Screenshot the result. If login fails or an error appears, report the error text and fail.Onboarding:
Fresh-install the app and walk through the onboarding flow.
Screenshot each step. Verify all buttons are tappable and no screens are blank.
Report any step where the UI appears broken.Post-deploy sanity check:
Launch the latest installed build.
Visit the three main tabs: Home, Search, and Profile.

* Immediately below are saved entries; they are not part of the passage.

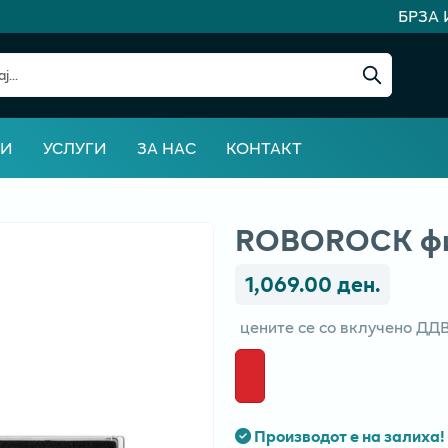
БРЗА И
ВИ
УСЛУГИ
ЗА НАС
КОНТАКТ
ROBOROCK фи
1,069.00 ден.
цените се со вклучено ДД
Производот е на залиха!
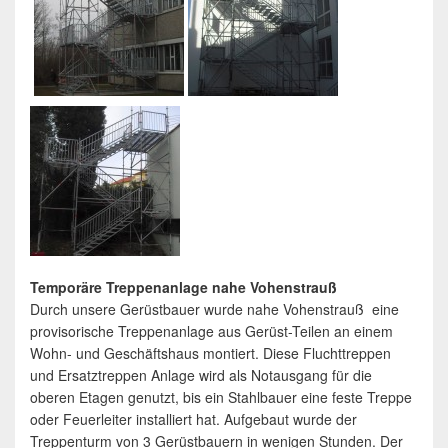
Temporäre Treppenanlage nahe Vohenstrauß
Durch unsere Gerüstbauer wurde nahe Vohenstrauß eine
provisorische Treppenanlage aus Gerüst-Teilen an einem
Wohn- und Geschäftshaus montiert. Diese Fluchttreppen
und Ersatztreppen Anlage wird als Notausgang für die
oberen Etagen genutzt, bis ein Stahlbauer eine feste Treppe
oder Feuerleiter installiert hat. Aufgebaut wurde der
Treppenturm von 3 Gerüstbauern in wenigen Stunden. Der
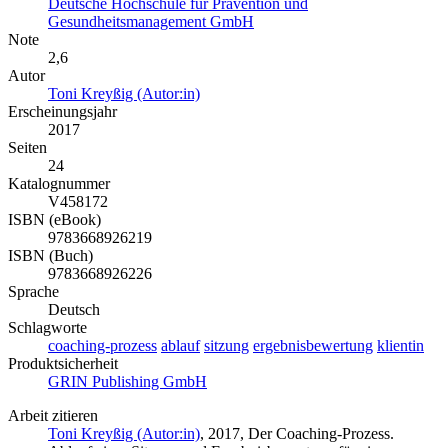
Deutsche Hochschule für Prävention und
Gesundheitsmanagement GmbH
Note
2,6
Autor
Toni Kreyßig (Autor:in)
Erscheinungsjahr
2017
Seiten
24
Katalognummer
V458172
ISBN (eBook)
9783668926219
ISBN (Buch)
9783668926226
Sprache
Deutsch
Schlagworte
coaching-prozess
ablauf
sitzung
ergebnisbewertung
klientin
Produktsicherheit
GRIN Publishing GmbH
Arbeit zitieren
Toni Kreyßig (Autor:in)
, 2017, Der Coaching-Prozess.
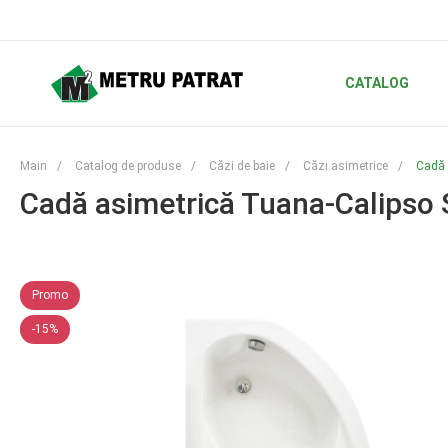
CATALOG
Main
/
Catalog de produse
/
Căzi de baie
/
Căzi asimetrice
/
Cadă 
Cadă asimetrică Tuana-Calipso
Promo
-15%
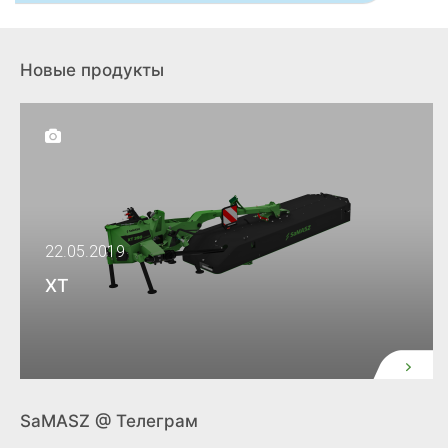
Новые продукты
22.05.2019
XT
SaMASZ @ Телеграм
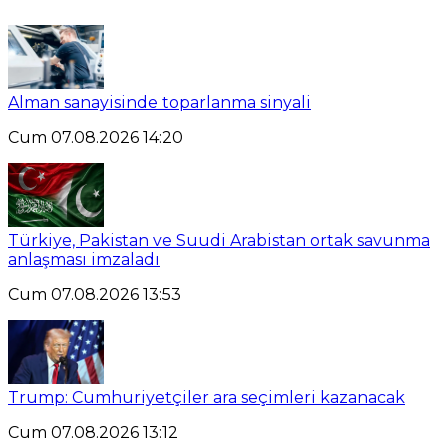
Alman sanayisinde toparlanma sinyali
Cum 07.08.2026 14:20
Türkiye, Pakistan ve Suudi Arabistan ortak savunma
anlaşması imzaladı
Cum 07.08.2026 13:53
Trump: Cumhuriyetçiler ara seçimleri kazanacak
Cum 07.08.2026 13:12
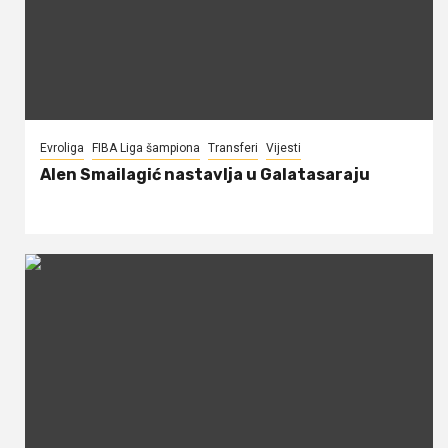
Evroliga
FIBA Liga šampiona
Transferi
Vijesti
Alen Smailagić nastavlja u Galatasaraju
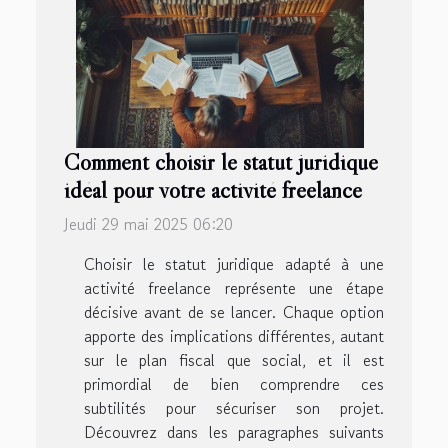
Comment choisir le statut juridique
idéal pour votre activité freelance
Jeudi 29 mai 2025 06:20
Choisir le statut juridique adapté à une
activité freelance représente une étape
décisive avant de se lancer. Chaque option
apporte des implications différentes, autant
sur le plan fiscal que social, et il est
primordial de bien comprendre ces
subtilités pour sécuriser son projet.
Découvrez dans les paragraphes suivants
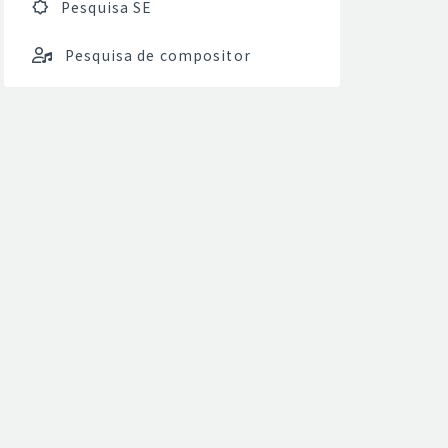
Pesquisa SE
Pesquisa de compositor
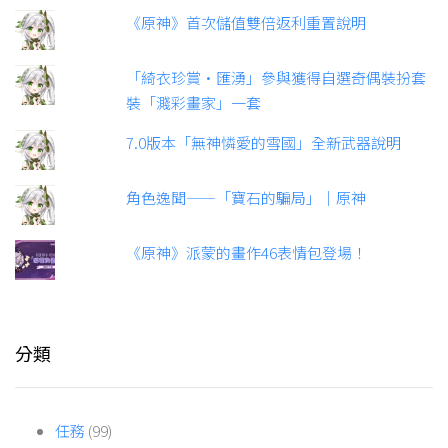
《原神》首次儲值雙倍返利重置說明
「綺衣珍賞·匯湧」參與獲得自選奇偶裝扮套
裝「濺彩畫家」一套
7.0版本「無神憐愛的雪國」全新武器說明
角色逸聞——「寶石的騙局」｜原神
《原神》派蒙的畫作46表情包登場！
分類
任務
(99)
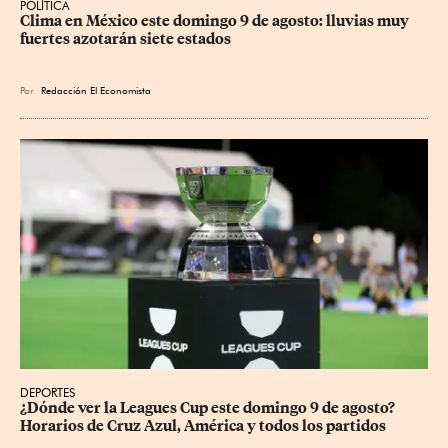
POLÍTICA
Clima en México este domingo 9 de agosto: lluvias muy 
fuertes azotarán siete estados
Por
Redacción El Economista
DEPORTES
¿Dónde ver la Leagues Cup este domingo 9 de agosto? 
Horarios de Cruz Azul, América y todos los partidos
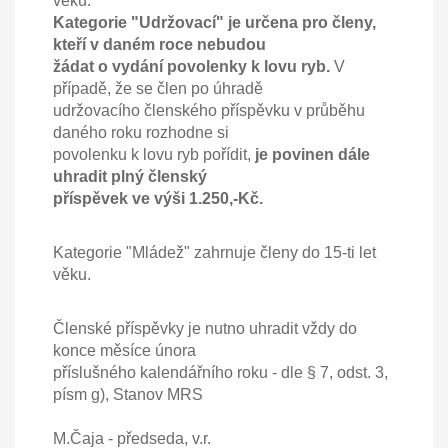
věku.
Kategorie "Udržovací" je určena pro členy,
kteří v daném roce nebudou
žádat o vydání povolenky k lovu ryb.
V
případě, že se člen po úhradě
udržovacího členského příspěvku v průběhu
daného roku rozhodne si
povolenku k lovu ryb pořídit,
je povinen dále
uhradit plný členský
příspěvek ve výši 1.250,-Kč.
Kategorie "Mládež" zahrnuje členy do 15-ti let
věku.
Členské příspěvky je nutno uhradit vždy do
konce měsíce února
příslušného kalendářního roku - dle § 7, odst. 3,
písm g), Stanov MRS
M.Čaja - předseda, v.r.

Screenshot each tab and confirm they load without errors or empty states.Tips
- Keep prompts outcome-focused. "Verify the home screen loaded" is better than "tap the third item in the list" — the latter breaks when the UI changes.
- Disconnect at the end. Always include "disconnect the device when done" in your prompt, or the session stays open.
- Set a timeout.
claudehas a default timeout; set--timeoutexplicitly for long flows so CI doesn't hang indefinitely. - One session at a time. The relay routes by session; running multiple jobs against the same relay concurrently is fine as long as they connect to different devices.